134     tells it to use the certificate in "stunnel.pem". "-n" smtp-" tells
135     it to act as an SMTP proxy, and to act as a plaintext proxy if TLS
136     isn't negotiated. "-f" asks it to stay in the foreground and write
137     its errors to stderr, perfect for running under supervise! "-F 3" (an
138     option added by my patch) asks it to connect to file descriptor 3 (set
139     up by makesock) as the plaintext end of the proxy.
140    
141     The second program is the SMTP server. We first have to change to a
142     safer UID than root; in most installations, tcpserver would to this
143     for us, but we couldn't do that here (because we needed the ability to
144     chroot() and setuid()/setgid() to a different user/group in stunnel),
145     so "setuidgid" changes to the "qmaild" user and their primary group.
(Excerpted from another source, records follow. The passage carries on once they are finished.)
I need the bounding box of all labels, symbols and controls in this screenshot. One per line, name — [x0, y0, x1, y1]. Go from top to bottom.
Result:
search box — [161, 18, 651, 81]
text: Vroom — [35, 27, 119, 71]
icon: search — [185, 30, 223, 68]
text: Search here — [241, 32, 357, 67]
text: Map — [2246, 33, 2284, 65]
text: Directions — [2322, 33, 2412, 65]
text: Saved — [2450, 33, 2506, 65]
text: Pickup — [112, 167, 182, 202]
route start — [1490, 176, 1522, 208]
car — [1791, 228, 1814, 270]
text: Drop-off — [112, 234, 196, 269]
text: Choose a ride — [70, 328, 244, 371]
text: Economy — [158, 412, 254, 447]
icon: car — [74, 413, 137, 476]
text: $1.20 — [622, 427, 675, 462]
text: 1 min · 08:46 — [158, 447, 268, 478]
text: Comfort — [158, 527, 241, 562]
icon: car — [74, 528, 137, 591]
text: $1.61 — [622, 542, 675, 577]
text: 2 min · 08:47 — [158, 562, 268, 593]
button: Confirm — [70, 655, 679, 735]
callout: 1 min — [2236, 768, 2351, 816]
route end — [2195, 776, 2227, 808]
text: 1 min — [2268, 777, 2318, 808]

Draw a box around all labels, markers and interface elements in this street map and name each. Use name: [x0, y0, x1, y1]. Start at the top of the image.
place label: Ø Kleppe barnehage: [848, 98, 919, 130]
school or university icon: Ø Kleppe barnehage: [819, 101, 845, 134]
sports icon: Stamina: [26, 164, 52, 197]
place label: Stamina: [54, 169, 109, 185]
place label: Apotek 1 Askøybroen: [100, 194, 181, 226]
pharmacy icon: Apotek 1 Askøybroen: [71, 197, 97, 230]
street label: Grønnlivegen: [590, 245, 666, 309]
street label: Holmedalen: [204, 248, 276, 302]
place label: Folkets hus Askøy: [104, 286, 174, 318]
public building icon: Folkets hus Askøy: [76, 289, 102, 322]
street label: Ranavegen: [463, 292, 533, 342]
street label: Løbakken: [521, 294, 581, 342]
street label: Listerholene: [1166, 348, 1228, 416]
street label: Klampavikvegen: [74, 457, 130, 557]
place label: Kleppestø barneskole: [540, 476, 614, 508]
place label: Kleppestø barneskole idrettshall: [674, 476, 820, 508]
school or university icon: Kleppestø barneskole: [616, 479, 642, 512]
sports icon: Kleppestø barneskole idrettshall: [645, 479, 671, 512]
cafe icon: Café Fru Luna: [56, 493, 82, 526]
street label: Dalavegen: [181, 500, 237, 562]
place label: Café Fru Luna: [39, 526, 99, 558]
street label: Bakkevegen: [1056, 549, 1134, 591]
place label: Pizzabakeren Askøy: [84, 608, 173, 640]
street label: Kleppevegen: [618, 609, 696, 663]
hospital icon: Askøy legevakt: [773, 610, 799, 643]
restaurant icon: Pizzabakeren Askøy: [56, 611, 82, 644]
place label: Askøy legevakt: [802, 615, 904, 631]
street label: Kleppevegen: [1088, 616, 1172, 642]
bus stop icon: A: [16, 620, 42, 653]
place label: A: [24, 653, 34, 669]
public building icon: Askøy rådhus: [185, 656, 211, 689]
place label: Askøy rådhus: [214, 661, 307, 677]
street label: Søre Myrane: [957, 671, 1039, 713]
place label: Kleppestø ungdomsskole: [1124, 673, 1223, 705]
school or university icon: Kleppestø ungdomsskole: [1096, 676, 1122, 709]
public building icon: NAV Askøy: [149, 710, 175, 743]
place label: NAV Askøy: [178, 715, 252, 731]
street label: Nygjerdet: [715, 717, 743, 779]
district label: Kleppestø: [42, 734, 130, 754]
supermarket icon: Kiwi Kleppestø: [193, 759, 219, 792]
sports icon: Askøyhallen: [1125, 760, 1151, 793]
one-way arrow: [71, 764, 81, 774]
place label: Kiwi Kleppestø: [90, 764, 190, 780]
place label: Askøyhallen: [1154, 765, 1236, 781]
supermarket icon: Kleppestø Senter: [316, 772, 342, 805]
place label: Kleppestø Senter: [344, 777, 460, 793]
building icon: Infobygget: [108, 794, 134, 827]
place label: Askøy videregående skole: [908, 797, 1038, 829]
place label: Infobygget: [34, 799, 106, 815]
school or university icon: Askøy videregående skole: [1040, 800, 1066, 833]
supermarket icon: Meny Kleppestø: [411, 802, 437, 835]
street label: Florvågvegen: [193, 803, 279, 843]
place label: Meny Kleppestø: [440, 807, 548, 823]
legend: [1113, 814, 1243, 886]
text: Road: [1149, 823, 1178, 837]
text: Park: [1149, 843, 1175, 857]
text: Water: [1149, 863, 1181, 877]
146     stunnel doesn't seem to be very good about passing along CR/LF's
147     properly, and rather than fixing that right now, I just threw in
148     "fixcrio" to take care of it. Finally, the real qmail-smtpd is run.
149    
150     *************
151     *** NOTES ***
152     *************
153    
154     It is tempting to run this proxy as a simple TCP proxy, but that makes
155     authorizing relays by IP address hard.
156    
157    
158     ************
159     *** BUGS ***
160     ************
161    
162     * RFC 2487 requires that we restart the SMTP session completely after
163     STARTTLS, in particular throwing away the EHLO information we have.
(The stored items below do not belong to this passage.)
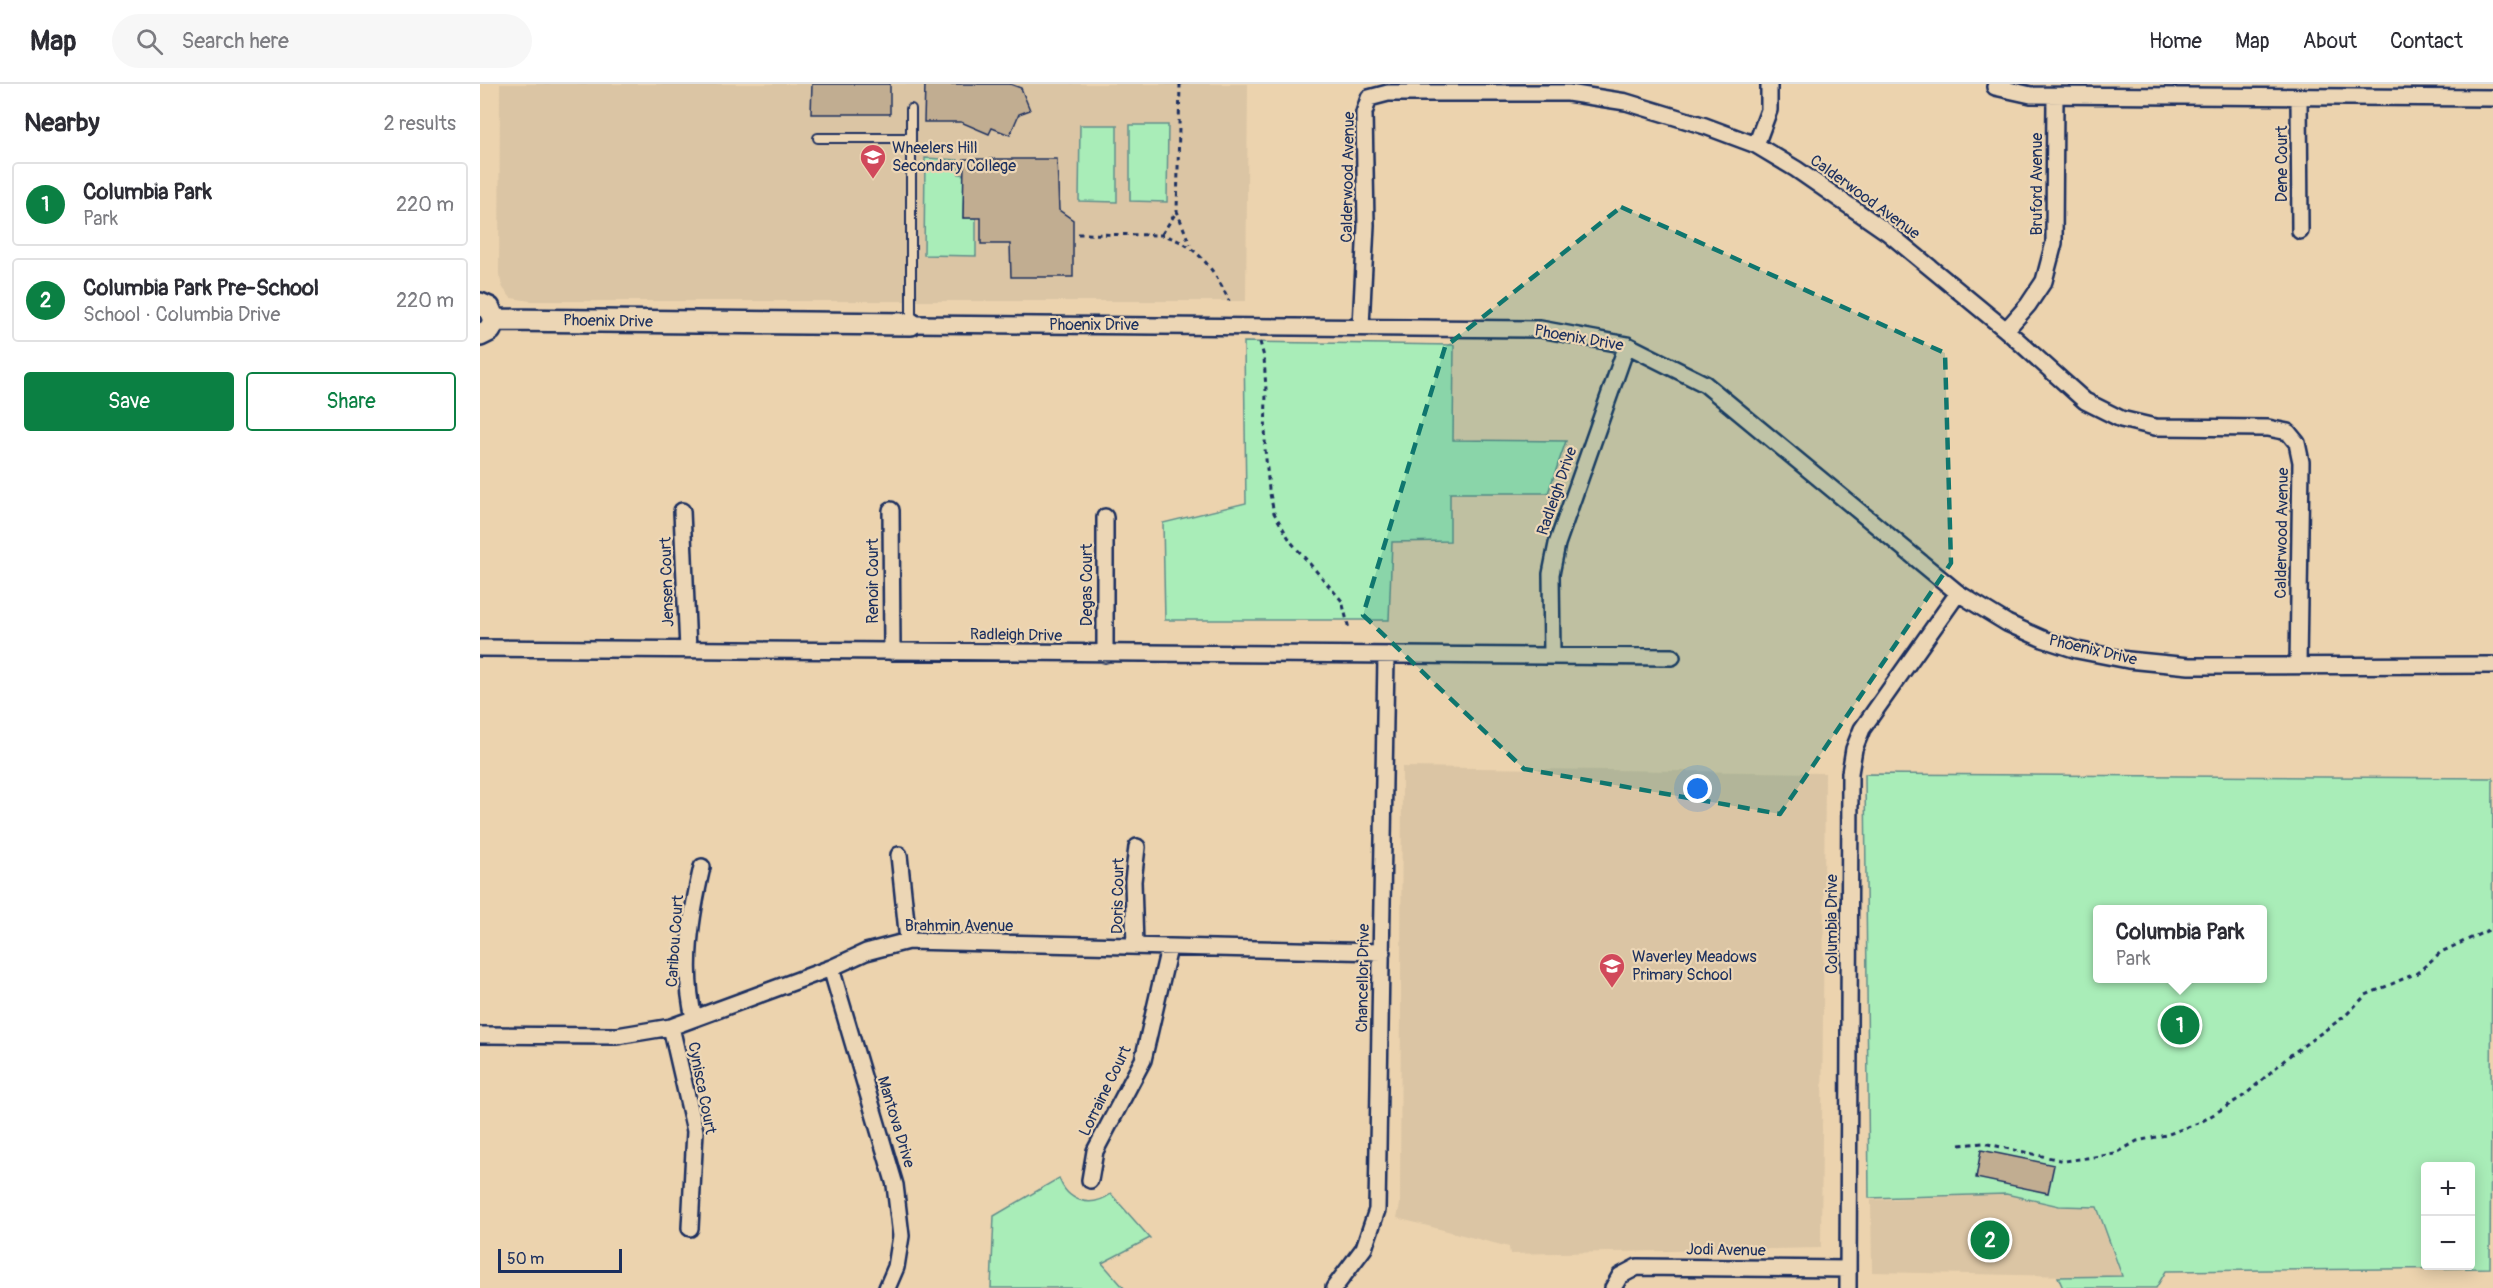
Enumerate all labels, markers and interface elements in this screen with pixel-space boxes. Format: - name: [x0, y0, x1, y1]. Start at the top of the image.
- search box: [112, 14, 532, 68]
- text: Map: [30, 24, 76, 59]
- icon: search: [133, 25, 166, 58]
- text: Search here: [181, 27, 289, 55]
- text: Home: [2149, 28, 2202, 55]
- text: Map: [2235, 28, 2270, 55]
- text: About: [2303, 28, 2357, 55]
- text: Contact: [2390, 28, 2463, 55]
- text: Nearby: [24, 107, 100, 139]
- text: 2 results: [384, 111, 456, 136]
- street label: Calderwood Avenue: [1337, 111, 1359, 243]
- street label: Dene Court: [2272, 125, 2292, 202]
- street label: Bruford Avenue: [2027, 132, 2047, 235]
- place label: Wheelers Hill Secondary College: [892, 138, 1016, 176]
- school or university icon: Wheelers Hill Secondary College: [858, 142, 888, 180]
- street label: Calderwood Avenue: [1806, 150, 1924, 244]
- text: Columbia Park: [83, 178, 212, 206]
- text: 1: [42, 192, 49, 217]
- text: 220 m: [396, 192, 454, 217]
- text: Park: [83, 206, 118, 231]
- text: Columbia Park Pre-School: [83, 274, 319, 302]
- text: 2: [40, 288, 51, 313]
- text: 220 m: [396, 288, 454, 313]
- text: School · Columbia Drive: [83, 302, 280, 327]
- street label: Phoenix Drive: [563, 310, 653, 332]
- street label: Phoenix Drive: [1049, 315, 1139, 335]
- street label: Phoenix Drive: [1533, 320, 1625, 356]
- button: Save: [24, 372, 234, 431]
- button: Share: [246, 372, 456, 431]
- street label: Radleigh Drive: [1532, 444, 1582, 538]
- street label: Calderwood Avenue: [2271, 467, 2293, 599]
- street label: Jensen Court: [655, 536, 679, 627]
- street label: Renoir Court: [863, 538, 883, 624]
- street label: Degas Court: [1077, 543, 1097, 626]
- street label: Radleigh Drive: [970, 624, 1062, 646]
- street label: Phoenix Drive: [2047, 630, 2139, 670]
- your location: [1683, 774, 1712, 803]
- street label: Doris Court: [1107, 857, 1129, 934]
- street label: Columbia Drive: [1822, 874, 1842, 974]
- street label: Caribou Court: [662, 894, 688, 988]
- popup: [2093, 905, 2267, 983]
- street label: Brahmin Avenue: [905, 916, 1013, 936]
- text: Columbia Park: [2116, 918, 2244, 946]
- street label: Chancellor Drive: [1352, 923, 1374, 1033]
- text: Park: [2116, 946, 2151, 971]
- place label: Waverley Meadows Primary School: [1632, 947, 1757, 985]
- school or university icon: Waverley Meadows Primary School: [1597, 951, 1627, 989]
- pin: 1: [2160, 1002, 2200, 1048]
- street label: Cynisca Court: [683, 1040, 721, 1136]
- street label: Lorraine Court: [1074, 1042, 1136, 1140]
- street label: Mantova Drive: [873, 1074, 919, 1170]
- map controls: [2421, 1162, 2475, 1270]
- button: +: [2421, 1162, 2475, 1216]
- button: −: [2421, 1216, 2475, 1270]
- pin: 2: [1970, 1218, 2010, 1262]
- street label: Jodi Avenue: [1686, 1239, 1766, 1261]
- scale bar: [498, 1246, 622, 1274]
- text: 50 m: [507, 1249, 544, 1269]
164     We don't do that, because: this architecture makes it hard, qmail
165     doesn't mind if it gets multiple ehlo commands, and qmail doesn't
166     really do much with the ehlo argument anyways.
167    
168     * STARTTLS is only supported if the first command we get is an EHLO,
169     and the second is STARTTLS.
170    
171     * makesock.c is a single-purpose ugly hack. It should take more
172     command-line options, to make it a flexible tool.
173    
174     * There's no way for the SMTP server to know whether TLS was
175     negotiated. This could be useful to, for example, only offer AUTH
176     PLAIN authentication after STARTTLS.